If a line of the data below holds the string "БРИЭТ", copy it.

**** INPUT DATA ****

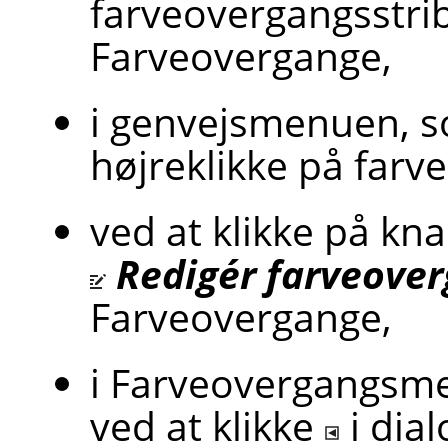
farveovergangsstrib
Farveovergange,
i genvejsmenuen, 
højreklikke på far
ved at klikke på kn
Redigér farveove
Farveovergange,
i Farveovergangsm
ved at klikke
i dia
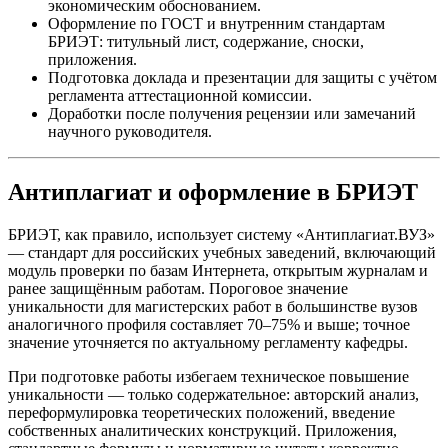
экономическим обоснованием.
Оформление по ГОСТ и внутренним стандартам
БРИЭТ: титульный лист, содержание, сноски,
приложения.
Подготовка доклада и презентации для защиты с учётом
регламента аттестационной комиссии.
Доработки после получения рецензии или замечаний
научного руководителя.
Антиплагиат и оформление в БРИЭТ
БРИЭТ, как правило, использует систему «Антиплагиат.ВУЗ»
— стандарт для российских учебных заведений, включающий
модуль проверки по базам Интернета, открытым журналам и
ранее защищённым работам. Пороговое значение
уникальности для магистерских работ в большинстве вузов
аналогичного профиля составляет 70–75% и выше; точное
значение уточняется по актуальному регламенту кафедры.
При подготовке работы избегаем техническое повышение
уникальности — только содержательное: авторский анализ,
переформулировка теоретических положений, введение
собственных аналитических конструкций. Приложения,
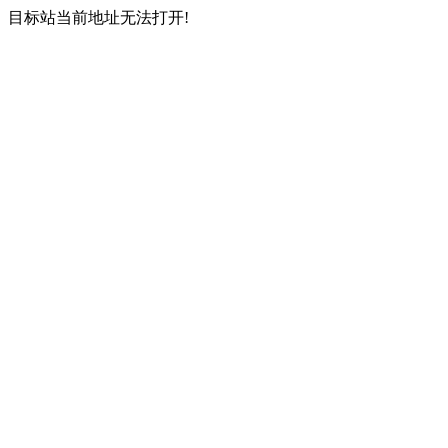
目标站当前地址无法打开!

****

RESPONSE
БРИЭТ: титульный лист, содержание, сноски,
Антиплагиат и оформление в БРИЭТ
БРИЭТ, как правило, использует систему «Антиплагиат.ВУЗ»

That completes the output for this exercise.